Dans notre système occidental de pensée, elle est limitée au sensible, au tangible, à ce qui est perçu par nos sens ou leurs prolongements techniques. Nous sommes et restons dans le domaine du quantifiable, et ceci est une borne, une impasse mises devant une perception holistique, telle que présentée traditionnellement depuis des millénaires par des « Initiés passés à l’Orient éternel ». La conception traditionnelle ne s’est jamais limitée à la seule matière. Elle a toujours laissé une place au moins égale à l’immatériel, à l’invisible, au qualitatif Elle a même fait découler la matière de l’Esprit ! Pour cela, elle n’a pas rejeté la métaphysique, estimant que la dimension que celle-ci exprimait permettait d’avoir une conscience juste de la réalité dans sa globalité.
L’homme, par nature, est attaché aux apparences, au monde dit concret. Ce qu’il perçoit par les sens physiques lui semble être durable. Or ce qui est apparent ne peut être réel. La connaissance des seuls corps ne pourra jamais rendre compte de la nature de l’univers. D’ailleurs la physique moderne commence à estimer qu’on peut se passer du concept de matière pour raisonner uniquement sur l’énergie. Les explications modernes, aveuglées par le rationalisme et son succédané le matérialisme, sont incomplètes.
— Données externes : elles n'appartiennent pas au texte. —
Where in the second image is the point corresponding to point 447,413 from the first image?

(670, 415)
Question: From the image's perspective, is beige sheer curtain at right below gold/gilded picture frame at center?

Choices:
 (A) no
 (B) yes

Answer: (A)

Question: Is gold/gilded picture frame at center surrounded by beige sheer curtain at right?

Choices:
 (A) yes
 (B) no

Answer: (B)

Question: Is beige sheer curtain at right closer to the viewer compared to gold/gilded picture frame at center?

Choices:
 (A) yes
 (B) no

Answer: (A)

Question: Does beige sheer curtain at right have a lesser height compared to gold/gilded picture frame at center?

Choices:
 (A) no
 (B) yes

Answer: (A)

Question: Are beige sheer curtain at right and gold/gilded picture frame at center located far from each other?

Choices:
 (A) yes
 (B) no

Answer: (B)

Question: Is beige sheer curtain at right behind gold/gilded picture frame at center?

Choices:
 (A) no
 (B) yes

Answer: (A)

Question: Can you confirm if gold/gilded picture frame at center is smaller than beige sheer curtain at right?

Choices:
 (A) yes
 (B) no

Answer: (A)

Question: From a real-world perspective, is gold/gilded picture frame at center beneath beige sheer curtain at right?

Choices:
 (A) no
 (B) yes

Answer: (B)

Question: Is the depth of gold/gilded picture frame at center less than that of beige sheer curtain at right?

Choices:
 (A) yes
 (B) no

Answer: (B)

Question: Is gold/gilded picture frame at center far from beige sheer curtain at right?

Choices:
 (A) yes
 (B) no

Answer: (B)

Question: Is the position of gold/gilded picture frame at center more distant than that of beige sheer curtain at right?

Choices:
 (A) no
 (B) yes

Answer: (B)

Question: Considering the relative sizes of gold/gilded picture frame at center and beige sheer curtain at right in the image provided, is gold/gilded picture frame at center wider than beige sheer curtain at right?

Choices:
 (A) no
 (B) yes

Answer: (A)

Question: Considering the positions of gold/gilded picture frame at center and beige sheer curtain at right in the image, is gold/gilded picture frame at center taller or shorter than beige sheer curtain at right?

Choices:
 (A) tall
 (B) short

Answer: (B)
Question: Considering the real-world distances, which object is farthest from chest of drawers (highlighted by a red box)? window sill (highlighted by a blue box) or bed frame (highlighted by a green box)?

Elles négligent ce qui sous-tend et anime l’univers. Elles buttent et butteront donc éternellement sur le mystère de la vie si elles s’obstinent à rester à ce niveau.
Le bandeau mis au postulant est là pour fermer les yeux à l’apparence et les ouvrir à ce qui est. Cette distinction est connue depuis toujours, même si elle est oubliée aujourd’hui. Déjà Nicomaque par exemple affirmait : « Les choses immatérielles, éternelles, constituent la vraie réalité. Mais ce qui est sujet à la formation et à la destruction n’est pas actuellement réel par essence ». Seul ce qui est invariable constitue l’ultime réalité. C’est pourquoi le Compagnon apprend à voir le temple dans le symbole intemporel qu’il incarne et non dans sa forme transitoire.
La matière n’est que la forme achevée de la manifestation. Mais pour répondre à sa finalité, elle nécessite un élément d’animation qui lui est à la fois extérieur et transcendant, et en même temps immanent. Ce qui est réel ne peut être connu que par ce qui en l’homme est de même nature, c’est à dire non destructible. Il s’agit de la conscience, de l’esprit, de l’étincelle divine, peu importe le nom qu’on lui donne, mais qui est issu du Principe de création, animateur de toute chose ici-bas. La réalité intègre donc cette dimension qu’est la Conscience universelle dont chacune des formes créées est porteuse, qu’elle le veuille ou non. La partie invisible du vivant est accessible à la pensée synthétique de l’être (débarrassé de son mental) et qui a son siège dans le « cœur-conscience» de chacun.
C’est par une juste conception de cette partie aux dimensions infinies et éternelles, que l’homme peut atteindre à la Connaissance. La réalité est dans le principe et non dans la manifestation, hors du temps. Elle est l’extériorisation de la pensée du Principe qui, à travers les Nombres, expression des lois causales et des fonctions créatrices, a généré les mille et une formes de la création. Le Nombre en est l’essence éternelle. Einstein le confirmait en précisant que le principe fondamentalement créateur se trouve dans la mathématique, accessible à la pensée pure pour appréhender le monde.
Tout cela se révèle par le mythe mis en acte dans le temple, pour donner la seule représentation possible qu’ait trouvé l’homme de cet invariant. Il est condensé dans la lumière unique qui brille perpétuellement sur le plateau du Vénérable Maître. Sa conquête devrait être le seul devoir impératif de l’existence. L’initié travaille la Pierre et en extrait une perception, ainsi peut-il passer du virtuel au réel, voire créer une nouvelle réalité immortelle. Tel est sans doute l’élargissement spiralé de la conscience universelle.